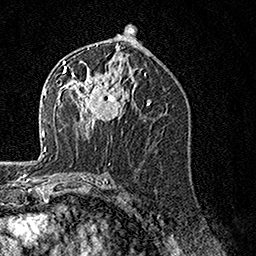
Breast MRI, one axial slice; slice 79 of 160 in the series (ordered by position); cropped to one breast; dynamic contrast-enhanced series, time point 2 of 7 at this slice position (early post-contrast); 1.5 T; TE 3.5 ms, TR 7.2 ms; 1 mm slice thickness; 256 × 256 image matrix, field of view 165 × 165 mm. Female patient.
Annotated regions visible in this slice (semi-automatic segmentation, software-assisted and operator-edited):
- enhancing-tissue mask used for the functional tumour volume (all voxels passing the contrast-enhancement thresholds inside the analysis volume; usually the tumour): bounding box (x1, y1, x2, y2) in pixels: (62, 60, 131, 135)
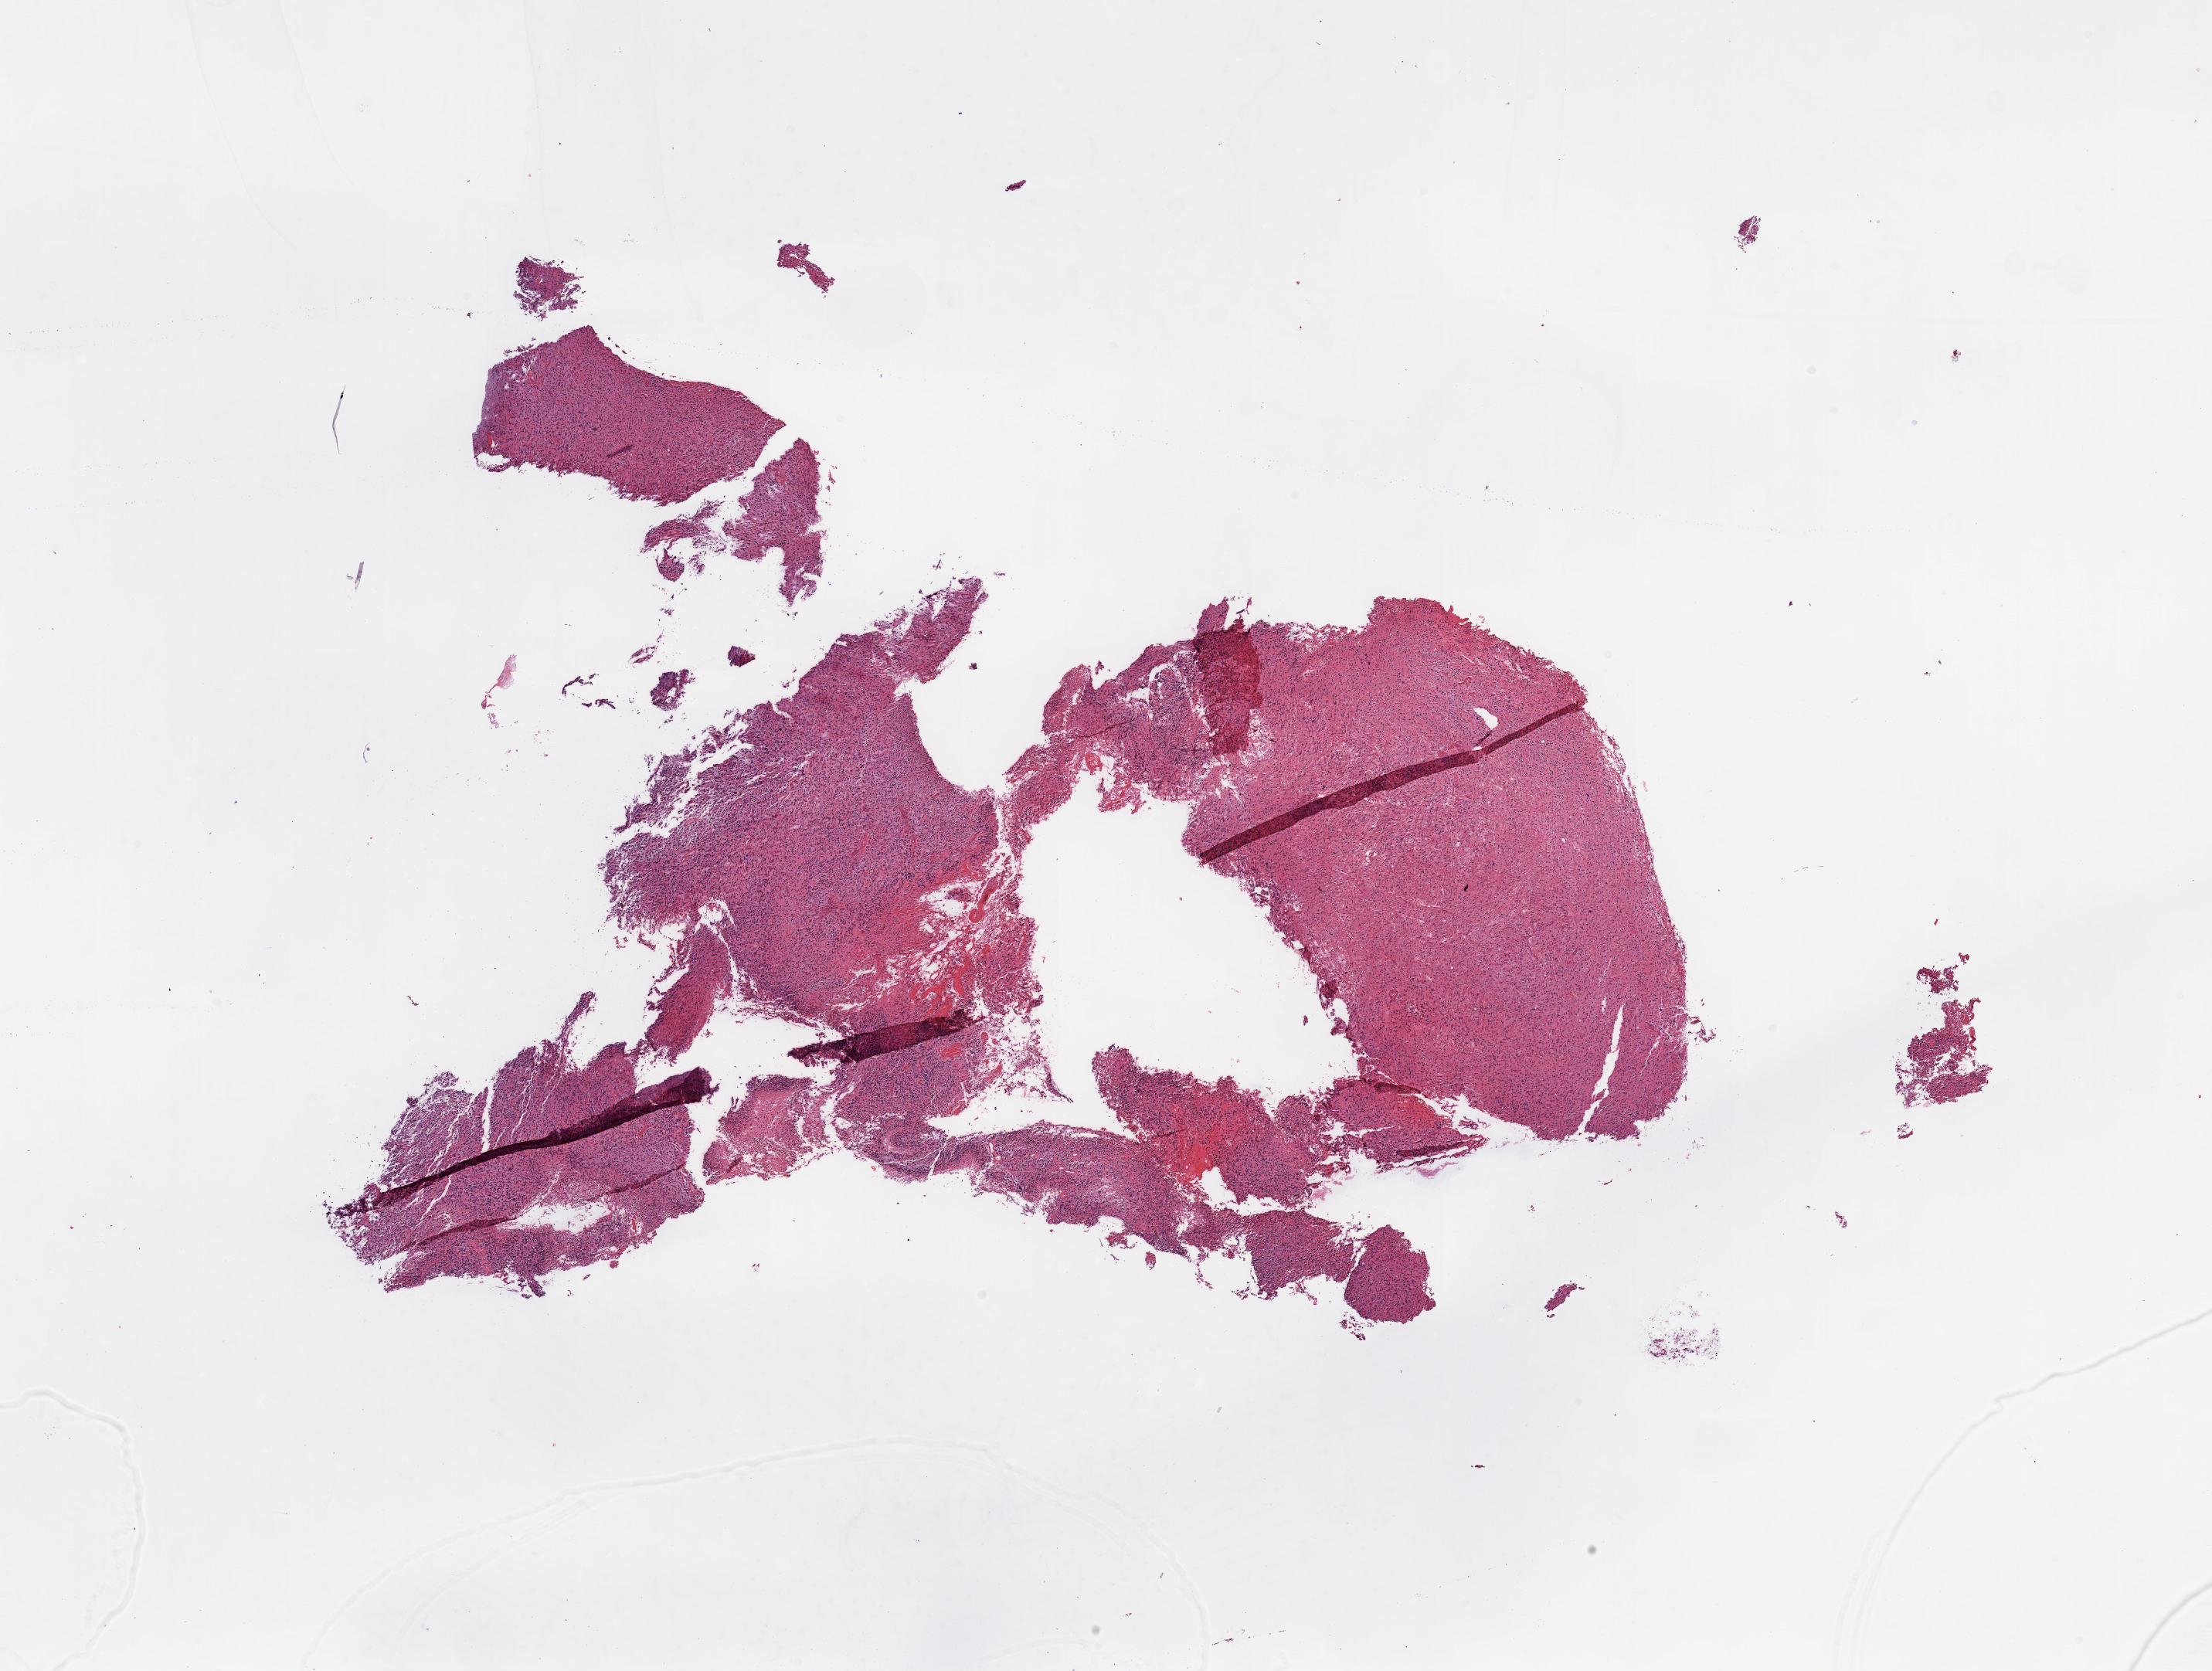
Digitized Hematoxylin and eosin (H&E) stained tissue section (whole slide), low-resolution overview of the scanned area, about 22.6 x 17.1 mm (acquisition: 20x scan). Tumour tissue sample, brain. 70-year-old male patient.
• primary tumour site (as recorded): parietal lobe
• patient diagnosis (cohort enrolment): glioblastoma multiforme (brain)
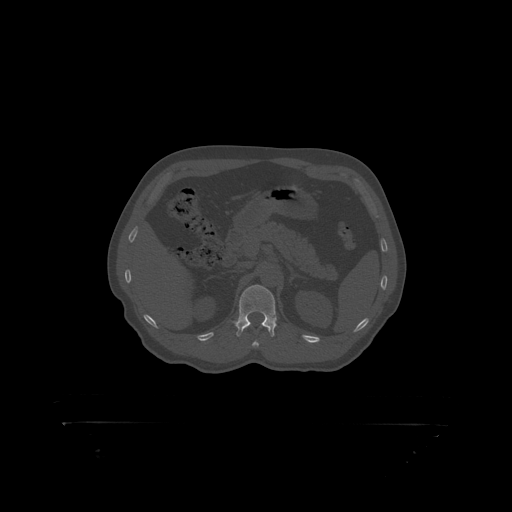
CT including the spine, one axial slice. Position 332 of 399 along the scan axis. Reconstruction kernel STANDARD. Bone window (W 1800 / L 400 HU). 1.25 mm slice thickness. 512 × 512 image matrix, field of view 650 × 650 mm. Male patient, age 46 years. Case-level facts recorded for this patient, not image findings: primary cancer: skin.
Outlined on this slice (semi-automatically segmented with operator editing):
- L1 vertebra: bounding box <239,285,276,319> (left, top, right, bottom; pixels)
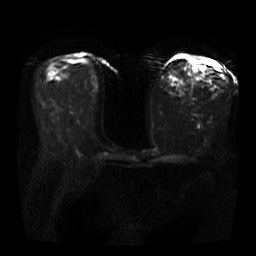
Breast MRI, one axial slice. Slice 19 of 40 in the series (ordered by position). Diffusion-weighted series; image 2 of 4 stored at this slice position (different b-values; order by instance number). 3 T. 5 mm slice thickness. 256 × 256 image matrix, field of view 360 × 360 mm. Female patient.
Annotated regions visible in this slice (expert manual segmentation):
- tumour on diffusion-weighted imaging: bounding box (x1, y1, x2, y2) in pixels: (192, 66, 197, 73)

☆ ☆ ☆ ☆ ☆ ☆ ☆

_WHAT YOU HAVE TO DO_
Go to the line with "CT including the" in the entries above. Reproduce that line and each one after it to the end, exactly and without the pictures.

_RESULT OF THIS EXERCISE_
CT including the spine, one axial slice. Position 332 of 399 along the scan axis. Reconstruction kernel STANDARD. Bone window (W 1800 / L 400 HU). 1.25 mm slice thickness. 512 × 512 image matrix, field of view 650 × 650 mm. Male patient, age 46 years. Case-level facts recorded for this patient, not image findings: primary cancer: skin.
Outlined on this slice (semi-automatically segmented with operator editing):
- L1 vertebra: bounding box <239,285,276,319> (left, top, right, bottom; pixels)
Breast MRI, one axial slice. Slice 19 of 40 in the series (ordered by position). Diffusion-weighted series; image 2 of 4 stored at this slice position (different b-values; order by instance number). 3 T. 5 mm slice thickness. 256 × 256 image matrix, field of view 360 × 360 mm. Female patient.
Annotated regions visible in this slice (expert manual segmentation):
- tumour on diffusion-weighted imaging: bounding box (x1, y1, x2, y2) in pixels: (192, 66, 197, 73)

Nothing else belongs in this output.